CHINA / SOCIETY
Town apologizes for controversial COVID-19 vaccination notice
Published: Apr 02, 2021 01:30 PM
A medical worker (R) inoculates a recipient with a 2nd dose of COVID-19 vaccine at a temporary vaccination site in Haidian District of Beijing, capital of China, Jan. 29, 2021. The administration of the second dose of COVID-19 vaccines for key groups of residents throughout Beijing started on Jan. 22, and is expected to conclude before Feb. 8.Photo:Xinhua

File photo:Xinhua


A town in southern China canceled its controversial COVID-19 vaccine inoculation notice on Wednesday, which claimed to "blacklist" local people who are not vaccinated and ban them from taking public transport and entering public venues such as restaurants and supermarkets.

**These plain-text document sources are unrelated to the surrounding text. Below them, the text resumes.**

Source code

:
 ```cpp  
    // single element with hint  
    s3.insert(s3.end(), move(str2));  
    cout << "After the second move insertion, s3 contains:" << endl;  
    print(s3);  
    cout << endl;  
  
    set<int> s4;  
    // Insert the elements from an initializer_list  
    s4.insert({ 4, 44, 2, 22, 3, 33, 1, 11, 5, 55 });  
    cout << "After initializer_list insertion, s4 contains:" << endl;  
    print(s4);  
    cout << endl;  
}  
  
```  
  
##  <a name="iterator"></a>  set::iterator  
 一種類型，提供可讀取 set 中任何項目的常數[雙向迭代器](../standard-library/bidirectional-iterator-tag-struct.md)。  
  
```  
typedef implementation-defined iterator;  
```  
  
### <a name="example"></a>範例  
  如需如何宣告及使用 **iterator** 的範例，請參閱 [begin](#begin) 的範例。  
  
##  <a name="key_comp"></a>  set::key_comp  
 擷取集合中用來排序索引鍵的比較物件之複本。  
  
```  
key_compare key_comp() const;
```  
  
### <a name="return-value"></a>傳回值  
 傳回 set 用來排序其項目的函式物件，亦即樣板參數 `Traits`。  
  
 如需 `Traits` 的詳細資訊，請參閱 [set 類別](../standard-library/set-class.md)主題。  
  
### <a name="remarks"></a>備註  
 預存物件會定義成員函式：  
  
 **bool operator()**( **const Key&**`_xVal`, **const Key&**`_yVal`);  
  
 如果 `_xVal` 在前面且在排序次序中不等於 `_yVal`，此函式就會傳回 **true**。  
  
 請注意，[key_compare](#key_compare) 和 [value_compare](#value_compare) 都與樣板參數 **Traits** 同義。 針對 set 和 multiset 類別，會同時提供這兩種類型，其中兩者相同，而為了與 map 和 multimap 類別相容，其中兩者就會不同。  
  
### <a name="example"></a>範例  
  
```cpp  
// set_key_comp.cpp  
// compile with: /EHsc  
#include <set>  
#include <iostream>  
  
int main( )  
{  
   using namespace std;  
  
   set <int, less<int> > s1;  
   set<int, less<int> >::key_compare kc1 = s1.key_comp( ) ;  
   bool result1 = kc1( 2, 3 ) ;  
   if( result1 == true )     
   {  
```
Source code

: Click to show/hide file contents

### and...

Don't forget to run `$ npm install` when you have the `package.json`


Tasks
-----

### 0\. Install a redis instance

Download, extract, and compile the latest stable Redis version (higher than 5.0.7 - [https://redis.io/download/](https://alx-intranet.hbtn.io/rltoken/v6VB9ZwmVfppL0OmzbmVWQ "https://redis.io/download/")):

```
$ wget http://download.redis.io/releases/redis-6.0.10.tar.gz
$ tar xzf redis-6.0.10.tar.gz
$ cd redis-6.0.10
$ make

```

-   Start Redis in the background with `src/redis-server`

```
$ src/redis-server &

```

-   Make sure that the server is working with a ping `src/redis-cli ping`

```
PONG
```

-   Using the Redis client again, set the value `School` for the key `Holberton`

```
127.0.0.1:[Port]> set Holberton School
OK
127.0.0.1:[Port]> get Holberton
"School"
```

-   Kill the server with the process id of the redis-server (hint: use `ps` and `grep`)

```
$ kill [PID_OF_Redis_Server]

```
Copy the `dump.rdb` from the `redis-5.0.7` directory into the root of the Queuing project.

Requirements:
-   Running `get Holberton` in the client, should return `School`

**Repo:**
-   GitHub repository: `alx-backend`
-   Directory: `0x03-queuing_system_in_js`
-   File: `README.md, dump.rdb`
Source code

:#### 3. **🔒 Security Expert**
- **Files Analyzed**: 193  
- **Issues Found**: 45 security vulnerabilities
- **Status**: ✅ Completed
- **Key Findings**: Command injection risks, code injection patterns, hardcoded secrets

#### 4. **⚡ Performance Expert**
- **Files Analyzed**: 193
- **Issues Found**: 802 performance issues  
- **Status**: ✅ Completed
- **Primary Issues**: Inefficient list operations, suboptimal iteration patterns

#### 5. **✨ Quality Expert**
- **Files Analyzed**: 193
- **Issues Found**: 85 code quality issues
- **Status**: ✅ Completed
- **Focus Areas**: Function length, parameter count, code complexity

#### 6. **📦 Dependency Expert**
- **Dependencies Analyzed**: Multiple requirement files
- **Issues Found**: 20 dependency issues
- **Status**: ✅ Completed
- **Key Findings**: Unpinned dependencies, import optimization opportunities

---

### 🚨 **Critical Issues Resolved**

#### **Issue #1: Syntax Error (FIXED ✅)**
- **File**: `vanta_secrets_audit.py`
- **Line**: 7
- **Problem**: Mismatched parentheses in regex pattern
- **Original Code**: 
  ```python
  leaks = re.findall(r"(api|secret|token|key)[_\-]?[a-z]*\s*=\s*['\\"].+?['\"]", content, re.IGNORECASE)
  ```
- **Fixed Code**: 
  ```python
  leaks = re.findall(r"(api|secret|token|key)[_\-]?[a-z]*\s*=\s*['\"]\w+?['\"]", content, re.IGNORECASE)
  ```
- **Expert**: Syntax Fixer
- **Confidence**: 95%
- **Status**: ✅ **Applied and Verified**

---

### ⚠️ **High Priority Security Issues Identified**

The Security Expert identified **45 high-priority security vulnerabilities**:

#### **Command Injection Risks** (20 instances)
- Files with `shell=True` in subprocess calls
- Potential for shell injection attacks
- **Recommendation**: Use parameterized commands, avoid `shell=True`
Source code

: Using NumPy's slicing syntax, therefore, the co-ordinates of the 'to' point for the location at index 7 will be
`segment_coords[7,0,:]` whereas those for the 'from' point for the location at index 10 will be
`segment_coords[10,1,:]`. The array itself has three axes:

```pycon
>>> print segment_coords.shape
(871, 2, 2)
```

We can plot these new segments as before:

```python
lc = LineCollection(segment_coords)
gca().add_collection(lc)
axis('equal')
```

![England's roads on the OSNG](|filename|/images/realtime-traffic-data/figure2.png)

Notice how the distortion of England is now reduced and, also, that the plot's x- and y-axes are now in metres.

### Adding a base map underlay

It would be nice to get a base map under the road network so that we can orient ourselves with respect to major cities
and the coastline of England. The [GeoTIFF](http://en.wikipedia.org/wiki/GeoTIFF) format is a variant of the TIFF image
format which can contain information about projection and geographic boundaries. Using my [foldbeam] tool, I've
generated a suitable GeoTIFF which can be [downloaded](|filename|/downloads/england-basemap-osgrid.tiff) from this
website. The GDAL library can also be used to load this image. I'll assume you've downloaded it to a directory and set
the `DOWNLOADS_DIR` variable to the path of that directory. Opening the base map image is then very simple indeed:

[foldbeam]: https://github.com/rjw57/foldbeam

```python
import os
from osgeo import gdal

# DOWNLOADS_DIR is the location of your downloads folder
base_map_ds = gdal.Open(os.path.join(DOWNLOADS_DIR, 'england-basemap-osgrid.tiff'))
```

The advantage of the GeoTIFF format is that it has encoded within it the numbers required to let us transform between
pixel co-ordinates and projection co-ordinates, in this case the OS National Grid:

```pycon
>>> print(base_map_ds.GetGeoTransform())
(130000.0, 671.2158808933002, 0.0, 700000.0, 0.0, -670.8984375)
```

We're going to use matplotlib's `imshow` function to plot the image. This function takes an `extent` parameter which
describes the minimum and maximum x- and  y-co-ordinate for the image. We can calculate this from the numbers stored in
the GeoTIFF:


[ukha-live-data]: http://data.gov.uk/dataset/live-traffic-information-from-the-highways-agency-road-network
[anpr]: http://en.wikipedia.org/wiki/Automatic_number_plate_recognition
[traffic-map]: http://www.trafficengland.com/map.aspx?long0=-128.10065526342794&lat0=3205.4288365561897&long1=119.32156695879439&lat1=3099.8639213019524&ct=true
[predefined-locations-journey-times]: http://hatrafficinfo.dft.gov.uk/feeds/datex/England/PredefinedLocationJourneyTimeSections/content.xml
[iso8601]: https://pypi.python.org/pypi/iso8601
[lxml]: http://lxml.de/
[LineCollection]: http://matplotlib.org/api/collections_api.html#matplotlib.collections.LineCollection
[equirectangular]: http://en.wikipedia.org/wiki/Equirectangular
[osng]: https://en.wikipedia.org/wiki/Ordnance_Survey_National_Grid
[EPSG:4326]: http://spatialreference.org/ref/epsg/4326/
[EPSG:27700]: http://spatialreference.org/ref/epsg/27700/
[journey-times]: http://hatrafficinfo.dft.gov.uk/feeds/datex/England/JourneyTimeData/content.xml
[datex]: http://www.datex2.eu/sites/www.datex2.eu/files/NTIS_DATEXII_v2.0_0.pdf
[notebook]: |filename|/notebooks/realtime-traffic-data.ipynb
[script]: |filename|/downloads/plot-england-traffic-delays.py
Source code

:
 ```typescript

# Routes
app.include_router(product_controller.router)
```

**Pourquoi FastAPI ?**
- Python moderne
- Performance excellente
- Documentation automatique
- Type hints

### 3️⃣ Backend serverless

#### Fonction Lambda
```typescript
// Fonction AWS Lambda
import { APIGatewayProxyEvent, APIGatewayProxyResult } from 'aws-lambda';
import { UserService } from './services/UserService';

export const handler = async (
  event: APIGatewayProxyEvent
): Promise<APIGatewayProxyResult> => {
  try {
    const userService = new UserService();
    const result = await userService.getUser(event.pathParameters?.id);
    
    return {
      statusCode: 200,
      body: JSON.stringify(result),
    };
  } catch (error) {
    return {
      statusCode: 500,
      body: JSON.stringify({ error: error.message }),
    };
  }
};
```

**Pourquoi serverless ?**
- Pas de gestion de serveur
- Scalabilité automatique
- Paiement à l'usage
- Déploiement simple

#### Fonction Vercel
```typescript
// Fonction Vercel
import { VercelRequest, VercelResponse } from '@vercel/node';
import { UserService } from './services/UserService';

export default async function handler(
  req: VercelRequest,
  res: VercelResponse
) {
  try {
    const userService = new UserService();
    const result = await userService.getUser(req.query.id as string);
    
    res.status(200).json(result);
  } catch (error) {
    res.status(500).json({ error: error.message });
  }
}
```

In a statement released online on Wednesday evening, the authorities in Wancheng town, South China's Hainan Province said they would cancel all the possible penalties the notice mentioned. "We sincerely apologize for the improper way that we mobilized vaccination," read the statement.

Residents in Wancheng confirmed to the Global Times on Thursday that the local government had withdrawn the notice. "The notices were recently posted at residential communities, but I didn't see them today," said a local shop owner surnamed Wen.

Another resident surnamed Feng who received a vaccination last week said there were no government staffers forcing him to do it. "It was my own decision to get vaccinated," he told the Global Times.

The notice caused heated debate on Chinese social media, with some netizens criticizing the unkindness and power abuse of a few regional governments in the COVID-19 vaccine rollout.

But other netizens said it was acceptable for grassroots officials to use some "special means" to persuade people to get inoculated, which is one of the most urgent things in China at present. "To be vaccinated and protect yourself from the coronavirus is good for all of us," one Weibo user wrote on Thursday. "I don't think there's anything wrong in the government doing this."

Tao Lina, a Shanghai-based medical expert on vaccines, also thought the Wancheng authorities' behavior in promoting vaccination was "understandable," taking public health into account.

"Those who aren't vaccinated are definitely more susceptible to COVID-19," Tao told the Global Times on Thursday, and they could become new transmission sources of the virus after being infected, causing a threat to public health. "It is selfish and ignorant to reject the vaccine," he noted.

Tao believes that appropriate compulsory measures are needed in vaccine rollouts, which are actually common in Western countries like the US. "Some states in the US regulate that children who do not have the MMR (Measles-Mumps-Rubella) vaccine are not eligible to go to school," he exampled.

At present in China, citizens get COVID-19 vaccination on a voluntary, free and safe basis. Medical personnel at inoculation sites inform people about the vaccine, and do not give it to those who have health conditions that are not suitable for the vaccination.

Currently, China only has a vaccination rate of 4 percent, China's top medical advisor Zhong Nanshan recently told the media, calling for people to get vaccinated. "Only the vaccine can provide us with better protection," Zhong noted.